**Excerpt to read**
= Mixed martial arts competition for children =

Rules on mixed martial arts competition for children vary. In most U.S. states, there is no central organization in charge of children competing in mixed martial arts also known as Pankration (MMA). In some states it is a misdemeanor to hold these competitions. California is the only state with official rules, regulations and recognized bouts for children. The non-profit United States Fight League is the delegated organization to oversee and administer the rules and regulations for the sport.

Kids MMA, once regulated in the state of Missouri is now banned by legislation championed by MMA promoter Jesse Finney as part of HB 1388, a comprehensive bill shifting amateur competition oversight from amateur sanctioning groups to the state athletic commission. There was no allegations of injuries or misconduct associated by the ban so it appears that prohibition of youth MMA was part of the mechanism that removed amateur sanctioning groups.

(Saved data entries)
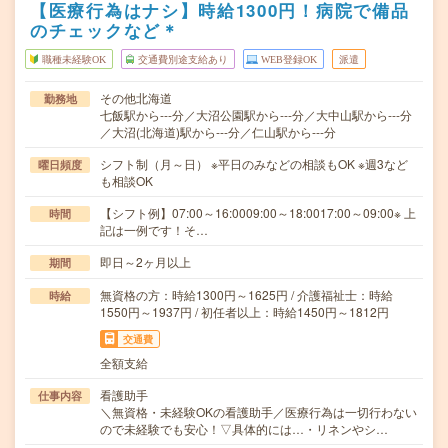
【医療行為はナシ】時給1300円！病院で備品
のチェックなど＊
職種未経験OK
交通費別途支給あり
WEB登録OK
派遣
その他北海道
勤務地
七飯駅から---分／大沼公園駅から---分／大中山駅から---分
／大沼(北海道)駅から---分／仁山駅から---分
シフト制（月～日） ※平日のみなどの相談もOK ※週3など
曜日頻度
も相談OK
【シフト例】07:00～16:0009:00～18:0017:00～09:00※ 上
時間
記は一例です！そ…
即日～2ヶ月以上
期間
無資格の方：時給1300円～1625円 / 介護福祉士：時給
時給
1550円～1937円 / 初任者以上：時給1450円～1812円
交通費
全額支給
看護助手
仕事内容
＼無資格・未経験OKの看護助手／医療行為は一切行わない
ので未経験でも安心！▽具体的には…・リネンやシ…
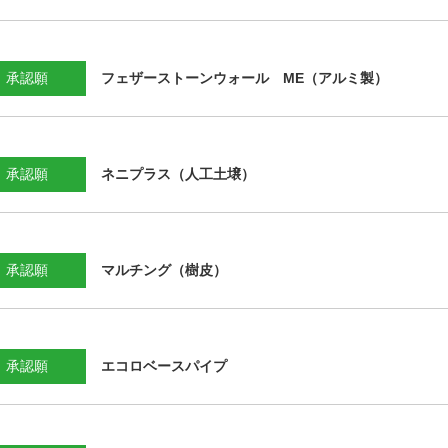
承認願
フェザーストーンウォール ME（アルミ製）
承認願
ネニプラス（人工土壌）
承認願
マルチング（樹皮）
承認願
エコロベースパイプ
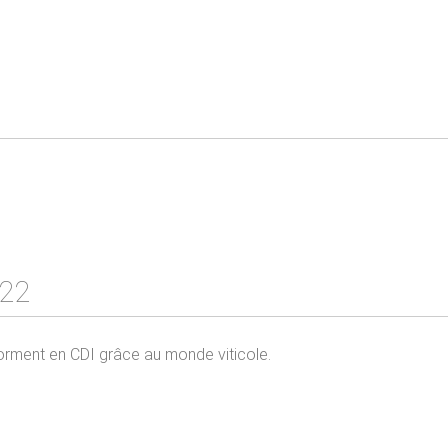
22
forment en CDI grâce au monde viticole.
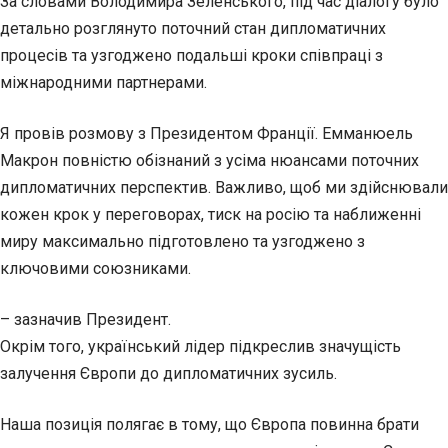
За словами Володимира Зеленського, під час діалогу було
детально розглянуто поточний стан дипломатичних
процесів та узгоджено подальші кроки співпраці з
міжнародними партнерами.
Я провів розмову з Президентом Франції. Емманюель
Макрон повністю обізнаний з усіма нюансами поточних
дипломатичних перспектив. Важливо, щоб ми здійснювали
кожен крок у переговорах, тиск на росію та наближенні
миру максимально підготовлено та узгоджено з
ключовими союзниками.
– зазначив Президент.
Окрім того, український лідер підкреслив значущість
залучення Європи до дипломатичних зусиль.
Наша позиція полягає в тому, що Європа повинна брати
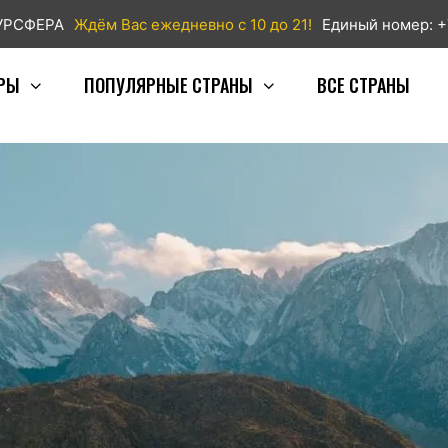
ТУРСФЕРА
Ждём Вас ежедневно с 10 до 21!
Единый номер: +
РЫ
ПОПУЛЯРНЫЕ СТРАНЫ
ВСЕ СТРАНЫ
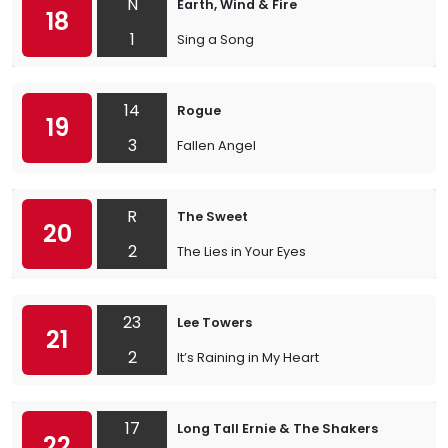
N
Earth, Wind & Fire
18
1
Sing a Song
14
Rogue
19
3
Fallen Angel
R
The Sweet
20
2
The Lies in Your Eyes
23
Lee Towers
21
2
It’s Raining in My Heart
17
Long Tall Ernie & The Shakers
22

**Instructions to follow**
According to the passage on mixed martial arts competition for children, which state is the only one with official rules, regulations, and recognized bouts for children?

**The answer**
California